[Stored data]
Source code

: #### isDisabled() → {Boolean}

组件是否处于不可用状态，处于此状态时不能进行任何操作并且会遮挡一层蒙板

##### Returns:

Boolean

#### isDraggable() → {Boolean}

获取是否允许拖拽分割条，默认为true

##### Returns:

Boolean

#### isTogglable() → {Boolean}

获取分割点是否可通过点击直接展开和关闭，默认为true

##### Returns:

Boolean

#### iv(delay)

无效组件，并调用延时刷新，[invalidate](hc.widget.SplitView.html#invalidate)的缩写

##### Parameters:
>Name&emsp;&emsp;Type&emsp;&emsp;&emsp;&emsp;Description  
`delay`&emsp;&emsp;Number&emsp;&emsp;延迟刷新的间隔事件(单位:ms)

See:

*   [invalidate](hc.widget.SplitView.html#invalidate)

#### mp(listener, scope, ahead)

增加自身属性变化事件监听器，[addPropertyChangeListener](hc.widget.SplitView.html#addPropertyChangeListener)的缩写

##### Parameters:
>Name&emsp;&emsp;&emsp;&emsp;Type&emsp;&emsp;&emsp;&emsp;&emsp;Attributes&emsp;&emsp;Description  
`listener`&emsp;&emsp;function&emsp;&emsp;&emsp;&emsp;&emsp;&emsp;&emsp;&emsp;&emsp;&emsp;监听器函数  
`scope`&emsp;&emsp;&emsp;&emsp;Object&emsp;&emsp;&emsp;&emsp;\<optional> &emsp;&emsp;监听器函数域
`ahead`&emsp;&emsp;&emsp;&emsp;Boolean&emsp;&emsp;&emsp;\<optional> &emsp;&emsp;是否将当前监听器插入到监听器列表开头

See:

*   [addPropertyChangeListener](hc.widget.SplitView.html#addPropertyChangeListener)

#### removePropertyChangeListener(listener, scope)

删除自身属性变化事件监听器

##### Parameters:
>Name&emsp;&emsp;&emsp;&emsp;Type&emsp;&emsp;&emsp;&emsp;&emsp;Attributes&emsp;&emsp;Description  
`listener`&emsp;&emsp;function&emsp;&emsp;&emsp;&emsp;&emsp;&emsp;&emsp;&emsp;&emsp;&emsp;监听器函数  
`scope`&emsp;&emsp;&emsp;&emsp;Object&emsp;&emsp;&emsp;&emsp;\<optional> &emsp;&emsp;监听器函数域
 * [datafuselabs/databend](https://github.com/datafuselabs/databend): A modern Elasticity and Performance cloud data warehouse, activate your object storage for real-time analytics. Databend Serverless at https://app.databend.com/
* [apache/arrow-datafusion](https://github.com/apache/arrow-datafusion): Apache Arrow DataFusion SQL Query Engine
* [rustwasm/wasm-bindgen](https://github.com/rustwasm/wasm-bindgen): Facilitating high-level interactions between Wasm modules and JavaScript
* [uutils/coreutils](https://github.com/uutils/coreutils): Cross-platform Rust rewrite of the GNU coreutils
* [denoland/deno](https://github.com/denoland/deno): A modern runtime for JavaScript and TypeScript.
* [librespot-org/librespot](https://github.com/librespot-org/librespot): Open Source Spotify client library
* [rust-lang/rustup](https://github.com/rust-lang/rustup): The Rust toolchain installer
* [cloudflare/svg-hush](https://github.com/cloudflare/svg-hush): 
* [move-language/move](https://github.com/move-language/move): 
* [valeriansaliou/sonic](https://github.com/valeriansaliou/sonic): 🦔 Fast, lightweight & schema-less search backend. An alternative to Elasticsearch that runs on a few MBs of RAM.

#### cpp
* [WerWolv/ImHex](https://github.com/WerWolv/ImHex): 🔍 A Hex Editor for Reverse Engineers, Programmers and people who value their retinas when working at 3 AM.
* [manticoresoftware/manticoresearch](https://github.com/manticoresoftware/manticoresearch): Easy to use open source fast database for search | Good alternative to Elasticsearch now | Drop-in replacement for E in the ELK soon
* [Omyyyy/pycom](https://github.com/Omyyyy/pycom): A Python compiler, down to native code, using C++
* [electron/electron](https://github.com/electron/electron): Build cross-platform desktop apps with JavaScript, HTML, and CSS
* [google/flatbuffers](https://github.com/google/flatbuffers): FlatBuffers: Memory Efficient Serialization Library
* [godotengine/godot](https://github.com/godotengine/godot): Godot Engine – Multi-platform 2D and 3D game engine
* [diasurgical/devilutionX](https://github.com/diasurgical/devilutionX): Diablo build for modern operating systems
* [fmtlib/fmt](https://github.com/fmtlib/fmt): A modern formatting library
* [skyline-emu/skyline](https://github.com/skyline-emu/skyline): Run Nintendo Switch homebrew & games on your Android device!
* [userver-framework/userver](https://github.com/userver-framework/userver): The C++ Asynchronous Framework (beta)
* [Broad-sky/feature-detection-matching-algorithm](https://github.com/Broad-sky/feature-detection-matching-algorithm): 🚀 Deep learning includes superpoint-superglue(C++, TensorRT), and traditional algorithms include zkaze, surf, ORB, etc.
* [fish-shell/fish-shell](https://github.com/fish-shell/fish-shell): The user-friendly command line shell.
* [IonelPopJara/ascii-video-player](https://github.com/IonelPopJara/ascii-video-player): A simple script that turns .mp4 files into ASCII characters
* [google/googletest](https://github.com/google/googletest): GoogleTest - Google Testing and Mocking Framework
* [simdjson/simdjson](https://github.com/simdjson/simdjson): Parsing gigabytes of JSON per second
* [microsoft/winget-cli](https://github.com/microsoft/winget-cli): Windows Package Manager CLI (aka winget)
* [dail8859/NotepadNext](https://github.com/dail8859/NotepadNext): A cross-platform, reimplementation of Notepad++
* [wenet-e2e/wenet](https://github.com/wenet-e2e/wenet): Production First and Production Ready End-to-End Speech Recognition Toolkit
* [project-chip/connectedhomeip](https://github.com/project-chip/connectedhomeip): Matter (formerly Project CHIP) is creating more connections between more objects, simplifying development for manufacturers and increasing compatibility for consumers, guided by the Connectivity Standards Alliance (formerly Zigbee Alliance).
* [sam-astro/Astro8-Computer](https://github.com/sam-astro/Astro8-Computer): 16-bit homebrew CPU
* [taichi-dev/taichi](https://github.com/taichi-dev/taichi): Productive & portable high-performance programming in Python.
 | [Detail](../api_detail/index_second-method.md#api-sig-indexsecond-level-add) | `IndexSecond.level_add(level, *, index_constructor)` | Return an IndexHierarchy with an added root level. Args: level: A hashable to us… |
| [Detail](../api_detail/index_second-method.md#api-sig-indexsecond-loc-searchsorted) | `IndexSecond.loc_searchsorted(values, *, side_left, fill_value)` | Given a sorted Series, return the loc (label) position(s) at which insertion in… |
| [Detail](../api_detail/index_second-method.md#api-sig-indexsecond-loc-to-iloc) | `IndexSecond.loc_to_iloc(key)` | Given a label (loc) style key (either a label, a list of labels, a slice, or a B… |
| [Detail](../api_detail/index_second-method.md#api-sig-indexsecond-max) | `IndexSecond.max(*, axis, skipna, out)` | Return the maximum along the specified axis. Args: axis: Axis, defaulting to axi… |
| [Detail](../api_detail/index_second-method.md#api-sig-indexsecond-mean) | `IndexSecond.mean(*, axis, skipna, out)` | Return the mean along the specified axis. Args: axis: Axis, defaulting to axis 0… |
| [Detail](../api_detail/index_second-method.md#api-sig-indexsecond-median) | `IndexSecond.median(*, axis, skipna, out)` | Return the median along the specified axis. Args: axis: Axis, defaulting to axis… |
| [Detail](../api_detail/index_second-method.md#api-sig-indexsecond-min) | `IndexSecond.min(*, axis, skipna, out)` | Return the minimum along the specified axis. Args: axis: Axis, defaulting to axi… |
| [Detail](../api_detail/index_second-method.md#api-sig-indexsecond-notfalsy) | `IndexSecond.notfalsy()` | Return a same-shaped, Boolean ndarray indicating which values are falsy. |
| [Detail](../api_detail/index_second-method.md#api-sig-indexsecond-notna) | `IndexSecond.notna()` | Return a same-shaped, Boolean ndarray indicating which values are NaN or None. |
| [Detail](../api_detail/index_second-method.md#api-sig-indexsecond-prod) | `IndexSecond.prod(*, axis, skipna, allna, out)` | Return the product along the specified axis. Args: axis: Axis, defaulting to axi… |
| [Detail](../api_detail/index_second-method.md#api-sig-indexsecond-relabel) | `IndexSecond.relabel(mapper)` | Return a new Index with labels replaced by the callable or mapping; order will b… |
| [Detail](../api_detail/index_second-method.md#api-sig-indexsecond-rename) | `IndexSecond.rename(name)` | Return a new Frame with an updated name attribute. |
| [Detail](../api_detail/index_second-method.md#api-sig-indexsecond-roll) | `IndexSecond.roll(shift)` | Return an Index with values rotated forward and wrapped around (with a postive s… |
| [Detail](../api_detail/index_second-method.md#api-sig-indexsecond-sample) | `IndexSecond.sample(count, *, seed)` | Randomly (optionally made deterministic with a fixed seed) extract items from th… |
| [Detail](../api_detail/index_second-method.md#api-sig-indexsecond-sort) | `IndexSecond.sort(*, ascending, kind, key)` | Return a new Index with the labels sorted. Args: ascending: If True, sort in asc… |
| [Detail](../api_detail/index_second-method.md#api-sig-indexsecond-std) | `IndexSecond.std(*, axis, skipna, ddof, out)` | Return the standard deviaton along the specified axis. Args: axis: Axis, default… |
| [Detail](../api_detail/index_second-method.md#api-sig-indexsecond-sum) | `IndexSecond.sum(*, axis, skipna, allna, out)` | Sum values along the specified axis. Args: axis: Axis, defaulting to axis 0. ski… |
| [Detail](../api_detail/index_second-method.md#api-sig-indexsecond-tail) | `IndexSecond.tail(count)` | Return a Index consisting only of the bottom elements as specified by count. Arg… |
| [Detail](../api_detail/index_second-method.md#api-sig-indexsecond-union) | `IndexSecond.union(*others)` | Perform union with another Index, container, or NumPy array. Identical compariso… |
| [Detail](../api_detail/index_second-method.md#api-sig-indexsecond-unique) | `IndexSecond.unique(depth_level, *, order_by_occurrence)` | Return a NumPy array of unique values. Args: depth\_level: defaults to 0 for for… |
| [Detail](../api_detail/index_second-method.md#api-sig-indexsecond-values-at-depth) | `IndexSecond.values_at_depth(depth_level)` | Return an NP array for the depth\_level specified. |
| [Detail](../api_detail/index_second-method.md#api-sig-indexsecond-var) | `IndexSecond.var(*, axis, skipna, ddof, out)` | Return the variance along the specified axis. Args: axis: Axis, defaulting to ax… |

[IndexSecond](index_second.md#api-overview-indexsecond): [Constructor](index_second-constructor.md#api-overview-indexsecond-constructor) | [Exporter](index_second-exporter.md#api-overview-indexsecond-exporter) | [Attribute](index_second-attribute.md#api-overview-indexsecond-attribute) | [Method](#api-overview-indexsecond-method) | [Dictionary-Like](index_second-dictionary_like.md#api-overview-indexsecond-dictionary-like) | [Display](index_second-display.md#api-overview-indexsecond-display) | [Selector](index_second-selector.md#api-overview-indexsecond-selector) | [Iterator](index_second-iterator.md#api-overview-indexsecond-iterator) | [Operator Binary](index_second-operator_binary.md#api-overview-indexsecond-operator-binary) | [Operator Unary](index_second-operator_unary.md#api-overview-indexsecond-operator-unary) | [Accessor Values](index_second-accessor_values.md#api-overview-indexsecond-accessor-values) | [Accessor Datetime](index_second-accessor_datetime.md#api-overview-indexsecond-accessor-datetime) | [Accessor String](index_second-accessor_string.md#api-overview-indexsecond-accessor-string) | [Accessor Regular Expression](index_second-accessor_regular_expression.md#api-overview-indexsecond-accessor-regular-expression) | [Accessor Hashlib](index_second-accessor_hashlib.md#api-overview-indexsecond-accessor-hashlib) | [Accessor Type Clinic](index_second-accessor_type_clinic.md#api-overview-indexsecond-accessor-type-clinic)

▶ **TASK INSTRUCTIONS**
All that is wanted is the stretch of lines above from the one containing "JavaScript and TypeScript." through the one containing "the ELK soon", duplicated exactly.

▶ **SOLUTION**
* [denoland/deno](https://github.com/denoland/deno): A modern runtime for JavaScript and TypeScript.
* [librespot-org/librespot](https://github.com/librespot-org/librespot): Open Source Spotify client library
* [rust-lang/rustup](https://github.com/rust-lang/rustup): The Rust toolchain installer
* [cloudflare/svg-hush](https://github.com/cloudflare/svg-hush): 
* [move-language/move](https://github.com/move-language/move): 
* [valeriansaliou/sonic](https://github.com/valeriansaliou/sonic): 🦔 Fast, lightweight & schema-less search backend. An alternative to Elasticsearch that runs on a few MBs of RAM.

#### cpp
* [WerWolv/ImHex](https://github.com/WerWolv/ImHex): 🔍 A Hex Editor for Reverse Engineers, Programmers and people who value their retinas when working at 3 AM.
* [manticoresoftware/manticoresearch](https://github.com/manticoresoftware/manticoresearch): Easy to use open source fast database for search | Good alternative to Elasticsearch now | Drop-in replacement for E in the ELK soon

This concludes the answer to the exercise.